Parties, events, and family get-togethers may have you falling into the habit of too many "cheat days."
Don't beat yourself up too much. In fact, Lisa Lynn, author of The Metabolism Solution and founder of LynFit.com, says you can cheat on your diet and still lose weight.
How is that possible?
If you eat the right foods for your body 80 percent of the time, the other 20 percent of the time you can "fall off the wagon."
Lisa joins Dr. Susanne to explain her three-step process to turbo-charge fat loss and boost your metabolism, as well as what it means to eat thermogenic foods.

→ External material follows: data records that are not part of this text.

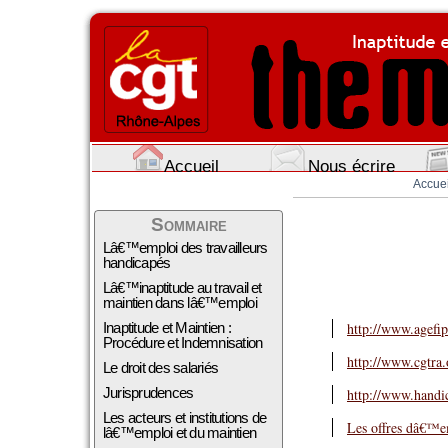
Accueil
Nous écrire
Accuei
Sommaire
Lâ€™emploi des travailleurs
handicapés
Lâ€™inaptitude au travail et
maintien dans lâ€™emploi
Inaptitude et Maintien :
http://www.agefip
Procédure et Indemnisation
http://www.cgtra.
Le droit des salariés
Jurisprudences
http://www.handic
Les acteurs et institutions de
Les offres dâ€™em
lâ€™emploi et du maintien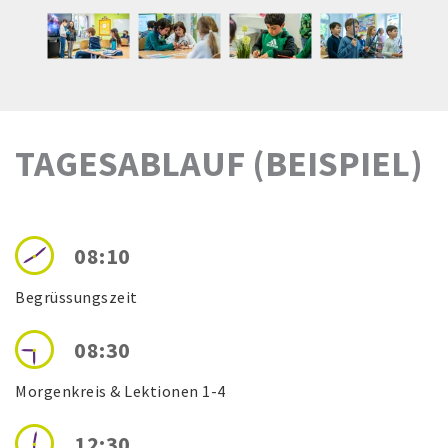
TAGESABLAUF (BEISPIEL)
08:10
Begrüssungszeit
08:30
Morgenkreis & Lektionen 1-4
12:30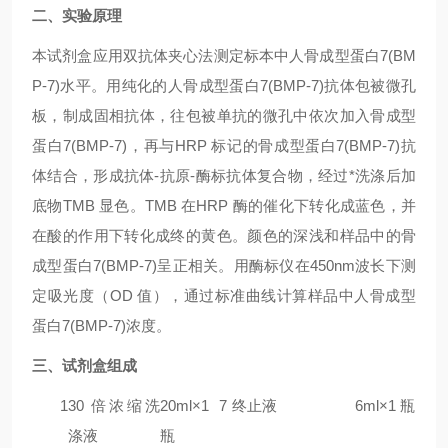
二、实验原理
本试剂盒应用双抗体夹心法测定标本中人
骨成型蛋白7(BM
P-7)
水平。用纯化的人
骨成型蛋白7(BMP-7)
抗体包被微孔
板，制成固相抗体，往包被单抗的微孔中依次加入
骨成型
蛋白7(BMP-7)
，再与HRP 标记的
骨成型蛋白7(BMP-7)
抗
体结合，形成抗体-抗原-酶标抗体复合物，经过*洗涤后加
底物TMB 显色。TMB 在HRP 酶的催化下转化成蓝色，并
在酸的作用下转化成终的黄色。颜色的深浅和样品中的
骨
成型蛋白7(BMP-7)
呈正相关。用酶标仪在450nm波长下测
定吸光度（OD 值），通过标准曲线计算样品中人
骨成型
蛋白7(BMP-7)
浓度。
三、试剂盒组成
1
30 倍浓缩洗
20ml×1
7
终止液
6ml×1 瓶
涤液
瓶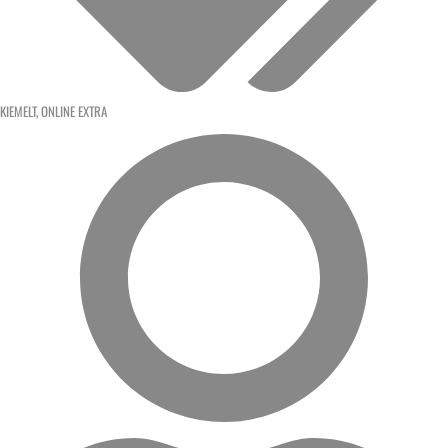
KIEMELT
,
ONLINE EXTRA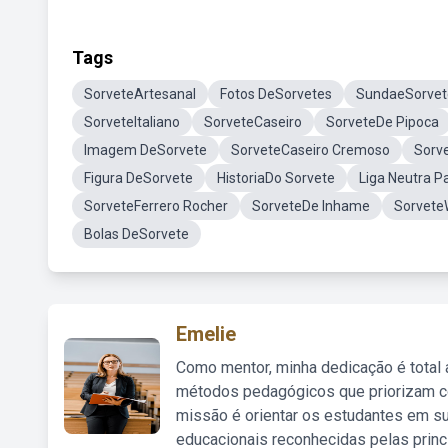
Tags
SorveteArtesanal
Fotos DeSorvetes
SundaeSorvet
SorveteItaliano
SorveteCaseiro
SorveteDe Pipoca
Imagem DeSorvete
SorveteCaseiro Cremoso
Sorve
Figura DeSorvete
HistoriaDo Sorvete
Liga Neutra P
SorveteFerrero Rocher
SorveteDe Inhame
Sorvete
Bolas DeSorvete
Emelie
Como mentor, minha dedicação é total
métodos pedagógicos que priorizam co
missão é orientar os estudantes em su
educacionais reconhecidas pelas princ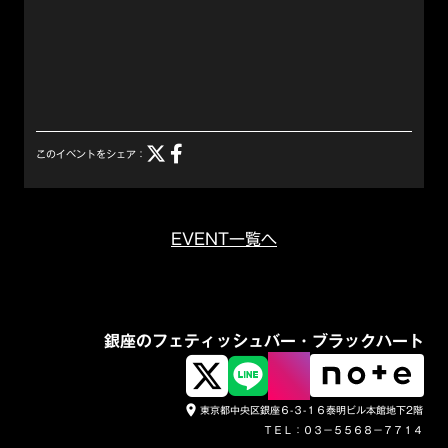
このイベントをシェア：
EVENT一覧へ
銀座のフェティッシュバー・ブラックハート
東京都中央区銀座６-３-１６泰明ビル本館地下2階
place
ＴＥＬ：０３－５５６８－７７１４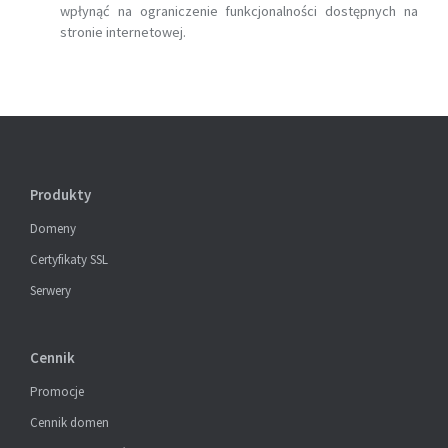
wpłynąć na ograniczenie funkcjonalności dostępnych na
stronie internetowej.
Produkty
Domeny
Certyfikaty SSL
Serwery
Cennik
Promocje
Cennik domen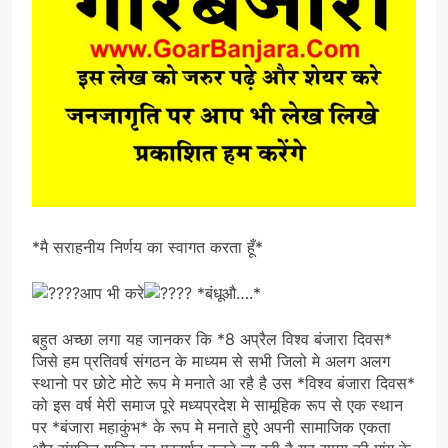
*मै सराहनीय निर्णय का स्वागत करता हूँ*
आप भी करे
*बंधूऔ….*
बहुत अच्छा लगा यह जानकर कि *8 अप्रैल विश्व बंजारा दिवस*
जिसे हम प्रतिवर्ष संगठन के माध्यम से सभी जिलो मे अलग अलग
स्थानो पर छोटे मोटे रूप मे मनाते आ रहै है उस *विश्व बंजारा दिवस*
को इस वर्ष मेरी समाज पूरे मध्यप्रदेश मे सामूहिक रूप से एक स्थान
पर *बंजारा महाकुंभ* के रूप मे मनाते हुऐ अपनी सामाजिक एकता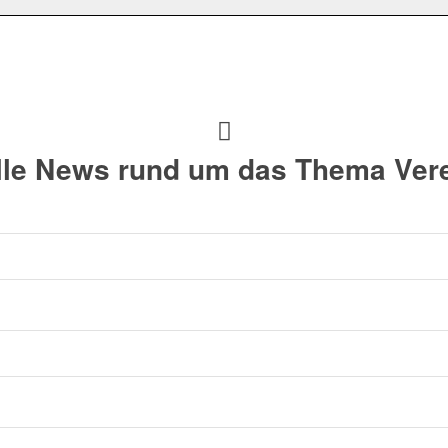
alle News rund um das Thema Vere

Step 1: Perform a "metabolic” workout on an empty stomach.
This helps lower blood sugar levels and sets up the right environment by boosting metabolism, which is best for fat burning vs. storing (you burn off the cheat eats versus storing them). You’ll see results the same week you start these types of workouts, and the scale will show you proof of weight loss right away.
Step 2: Boost your metabolism 25% the morning of and the morning after with a "metabolic boosting” protein shake.
This tricks your body into thinking it had a big meal and revs up your metabolism, which means you'll burn more calories all day and night.
Note: not all shakes are meant for metabolic boosting. Look for pure whey that has no carbs, sugar or lactose, and do not add fruit or milk of any kind.
Step 3: Snack lean (or not at all) to prevent hunger before the big cheat day.
Grab a green apple or a protein shake before the cheat meal to help prevent hunger and to lower blood sugar levels, which, again, is the secret for weight loss. Studies have shown that doing this actually helps you lose weight because your metabolism is revved up and you’re less hungry, so your self-control is greater.
What NOT TO DO: you don't want to snack on almonds that contain fat if you’re eating excess fat... because excess gets stored.